<<<<

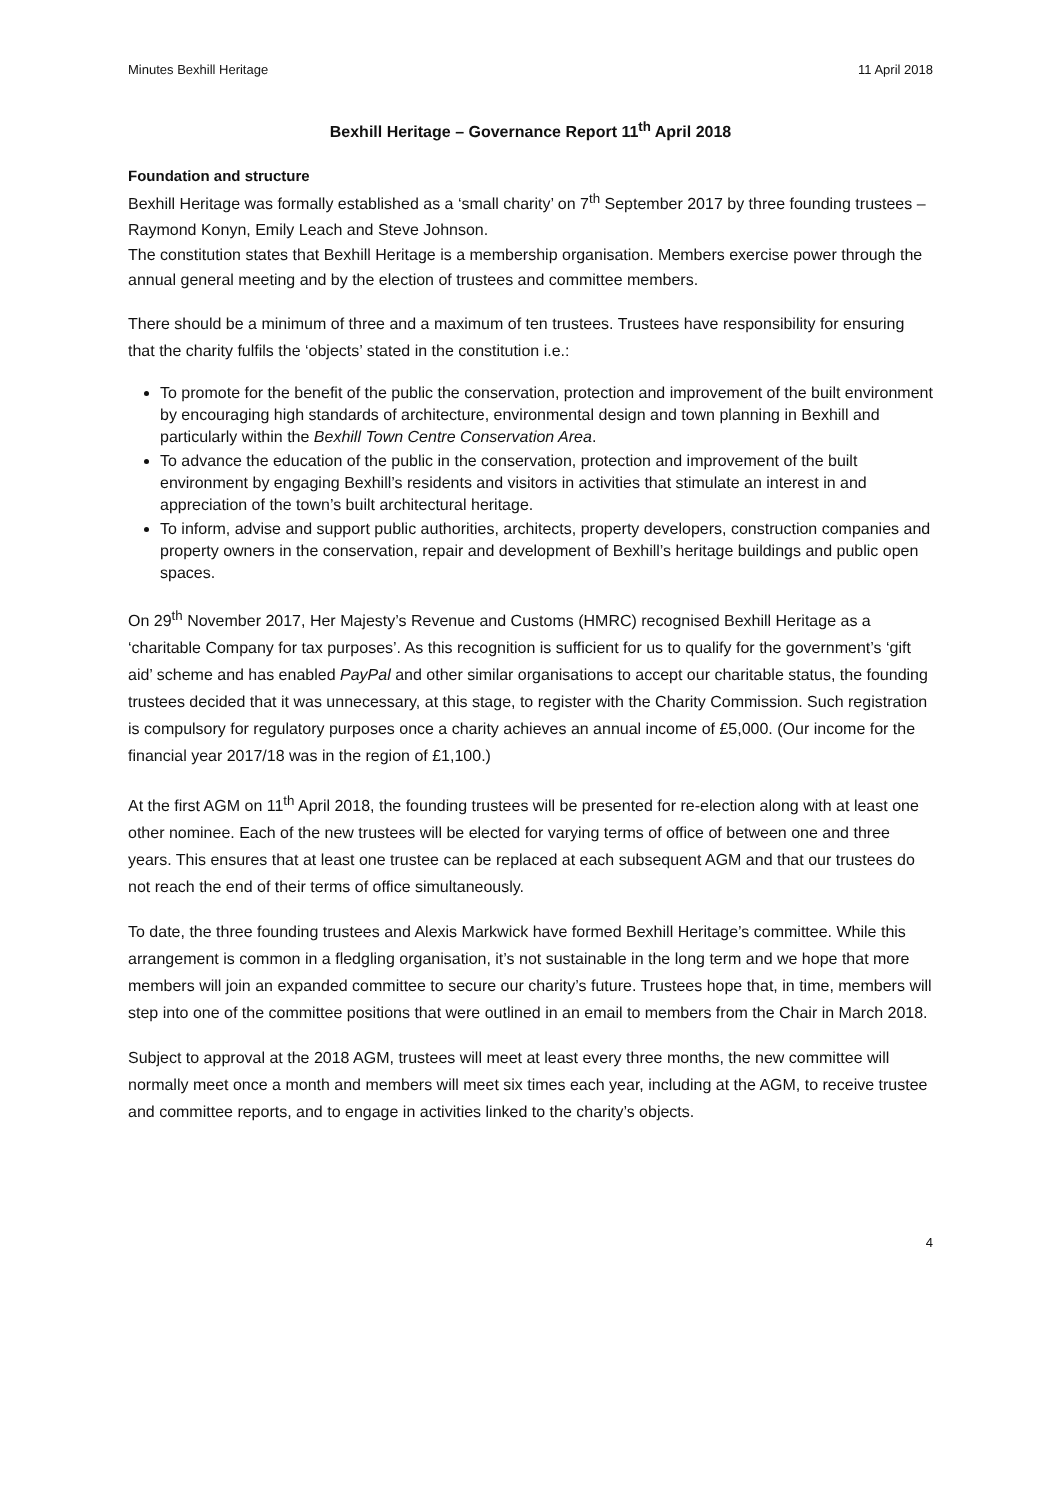Minutes Bexhill Heritage 11 April 2018
Bexhill Heritage – Governance Report 11<sup>th</sup> April 2018
Foundation and structure
Bexhill Heritage was formally established as a ‘small charity’ on 7<sup>th</sup> September 2017 by three founding trustees – Raymond Konyn, Emily Leach and Steve Johnson.
The constitution states that Bexhill Heritage is a membership organisation. Members exercise power through the annual general meeting and by the election of trustees and committee members.
There should be a minimum of three and a maximum of ten trustees. Trustees have responsibility for ensuring that the charity fulfils the ‘objects’ stated in the constitution i.e.:
To promote for the benefit of the public the conservation, protection and improvement of the built environment by encouraging high standards of architecture, environmental design and town planning in Bexhill and particularly within the Bexhill Town Centre Conservation Area.
To advance the education of the public in the conservation, protection and improvement of the built environment by engaging Bexhill’s residents and visitors in activities that stimulate an interest in and appreciation of the town’s built architectural heritage.
To inform, advise and support public authorities, architects, property developers, construction companies and property owners in the conservation, repair and development of Bexhill’s heritage buildings and public open spaces.
On 29<sup>th</sup> November 2017, Her Majesty’s Revenue and Customs (HMRC) recognised Bexhill Heritage as a ‘charitable Company for tax purposes’. As this recognition is sufficient for us to qualify for the government’s ‘gift aid’ scheme and has enabled PayPal and other similar organisations to accept our charitable status, the founding trustees decided that it was unnecessary, at this stage, to register with the Charity Commission. Such registration is compulsory for regulatory purposes once a charity achieves an annual income of £5,000. (Our income for the financial year 2017/18 was in the region of £1,100.)
At the first AGM on 11<sup>th</sup> April 2018, the founding trustees will be presented for re-election along with at least one other nominee. Each of the new trustees will be elected for varying terms of office of between one and three years. This ensures that at least one trustee can be replaced at each subsequent AGM and that our trustees do not reach the end of their terms of office simultaneously.
To date, the three founding trustees and Alexis Markwick have formed Bexhill Heritage’s committee. While this arrangement is common in a fledgling organisation, it’s not sustainable in the long term and we hope that more members will join an expanded committee to secure our charity’s future. Trustees hope that, in time, members will step into one of the committee positions that were outlined in an email to members from the Chair in March 2018.
Subject to approval at the 2018 AGM, trustees will meet at least every three months, the new committee will normally meet once a month and members will meet six times each year, including at the AGM, to receive trustee and committee reports, and to engage in activities linked to the charity’s objects.
4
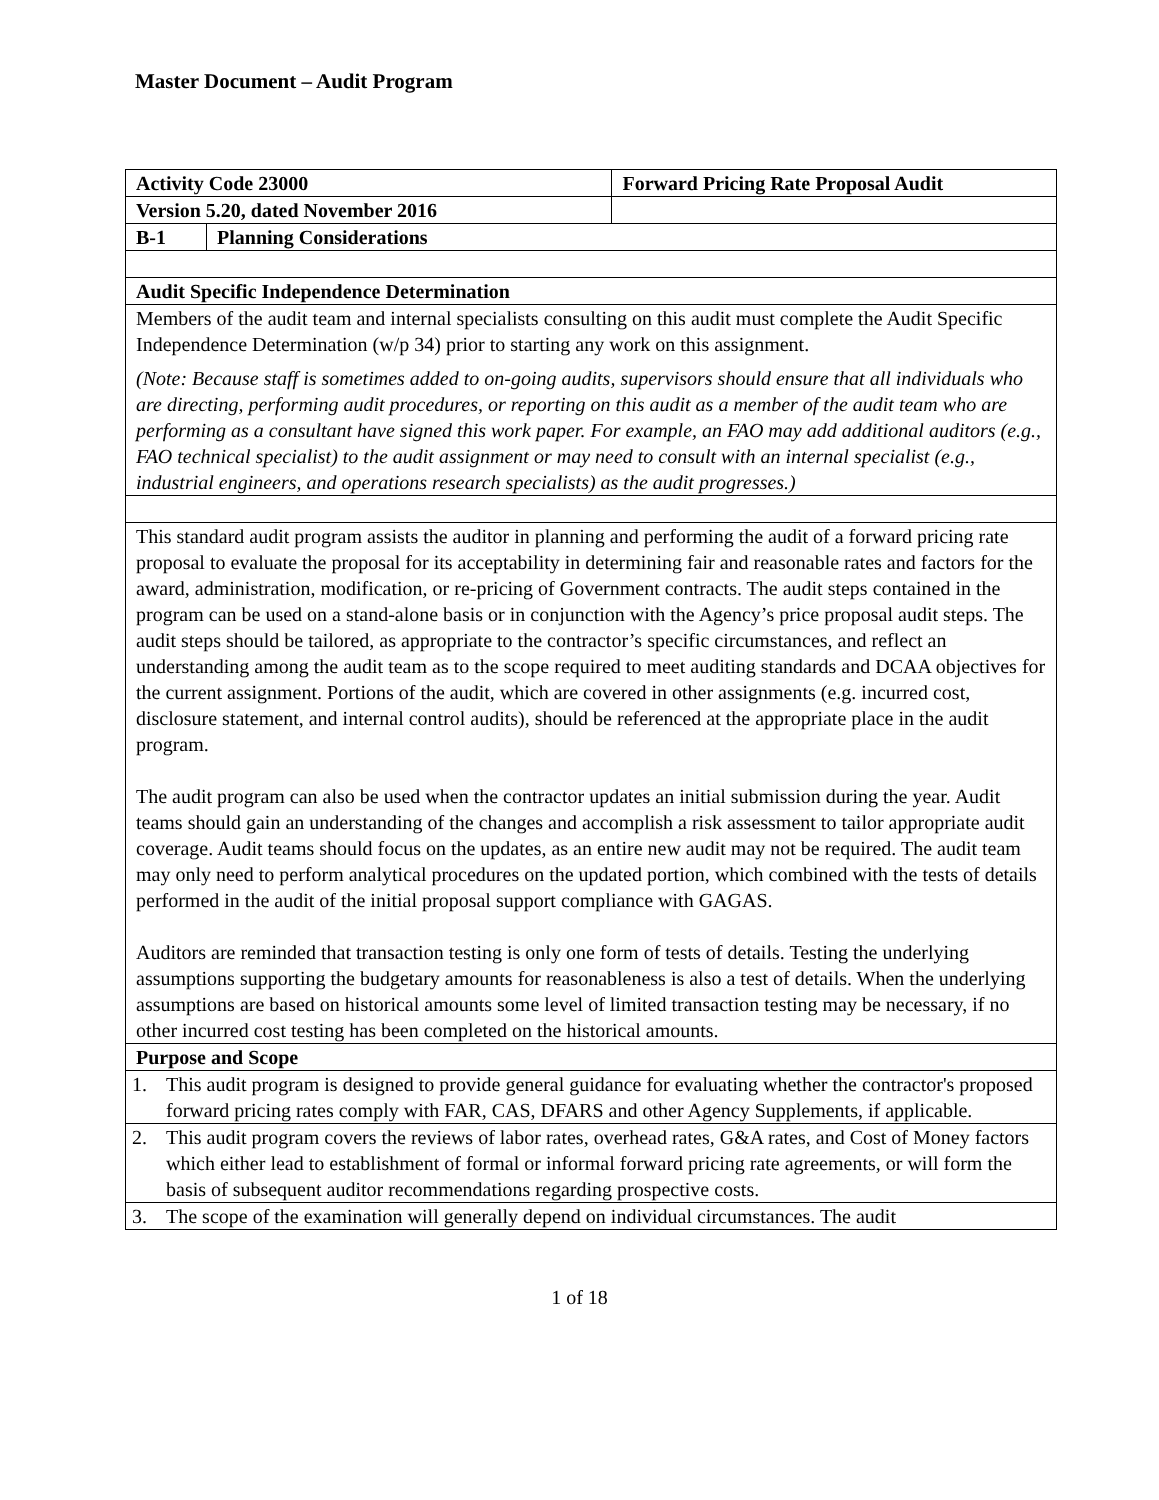Master Document – Audit Program
| Activity Code 23000 | | Forward Pricing Rate Proposal Audit |
| Version 5.20, dated November 2016 | | |
| B-1 | Planning Considerations | |
| Audit Specific Independence Determination | | |
| Members of the audit team and internal specialists consulting on this audit must complete the Audit Specific Independence Determination (w/p 34) prior to starting any work on this assignment. (Note: Because staff is sometimes added to on-going audits, supervisors should ensure that all individuals who are directing, performing audit procedures, or reporting on this audit as a member of the audit team who are performing as a consultant have signed this work paper. For example, an FAO may add additional auditors (e.g., FAO technical specialist) to the audit assignment or may need to consult with an internal specialist (e.g., industrial engineers, and operations research specialists) as the audit progresses.) | | |
| This standard audit program assists the auditor in planning and performing the audit of a forward pricing rate proposal to evaluate the proposal for its acceptability in determining fair and reasonable rates and factors for the award, administration, modification, or re-pricing of Government contracts. The audit steps contained in the program can be used on a stand-alone basis or in conjunction with the Agency’s price proposal audit steps. The audit steps should be tailored, as appropriate to the contractor’s specific circumstances, and reflect an understanding among the audit team as to the scope required to meet auditing standards and DCAA objectives for the current assignment. Portions of the audit, which are covered in other assignments (e.g. incurred cost, disclosure statement, and internal control audits), should be referenced at the appropriate place in the audit program. The audit program can also be used when the contractor updates an initial submission during the year. Audit teams should gain an understanding of the changes and accomplish a risk assessment to tailor appropriate audit coverage. Audit teams should focus on the updates, as an entire new audit may not be required. The audit team may only need to perform analytical procedures on the updated portion, which combined with the tests of details performed in the audit of the initial proposal support compliance with GAGAS. Auditors are reminded that transaction testing is only one form of tests of details. Testing the underlying assumptions supporting the budgetary amounts for reasonableness is also a test of details. When the underlying assumptions are based on historical amounts some level of limited transaction testing may be necessary, if no other incurred cost testing has been completed on the historical amounts. | | |
| Purpose and Scope | | |
| 1. This audit program is designed to provide general guidance for evaluating whether the contractor's proposed forward pricing rates comply with FAR, CAS, DFARS and other Agency Supplements, if applicable. | | |
| 2. This audit program covers the reviews of labor rates, overhead rates, G&A rates, and Cost of Money factors which either lead to establishment of formal or informal forward pricing rate agreements, or will form the basis of subsequent auditor recommendations regarding prospective costs. | | |
| 3. The scope of the examination will generally depend on individual circumstances. The audit | | |
1 of 18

>>>>

**Problem requirements**
Without the pictures, repeat the entries above line by line, from the first through the one that contains "The constitution states", both ends included.

**Response box**
Minutes Bexhill Heritage 11 April 2018
Bexhill Heritage – Governance Report 11<sup>th</sup> April 2018
Foundation and structure
Bexhill Heritage was formally established as a ‘small charity’ on 7<sup>th</sup> September 2017 by three founding trustees – Raymond Konyn, Emily Leach and Steve Johnson.
The constitution states that Bexhill Heritage is a membership organisation. Members exercise power through the annual general meeting and by the election of trustees and committee members.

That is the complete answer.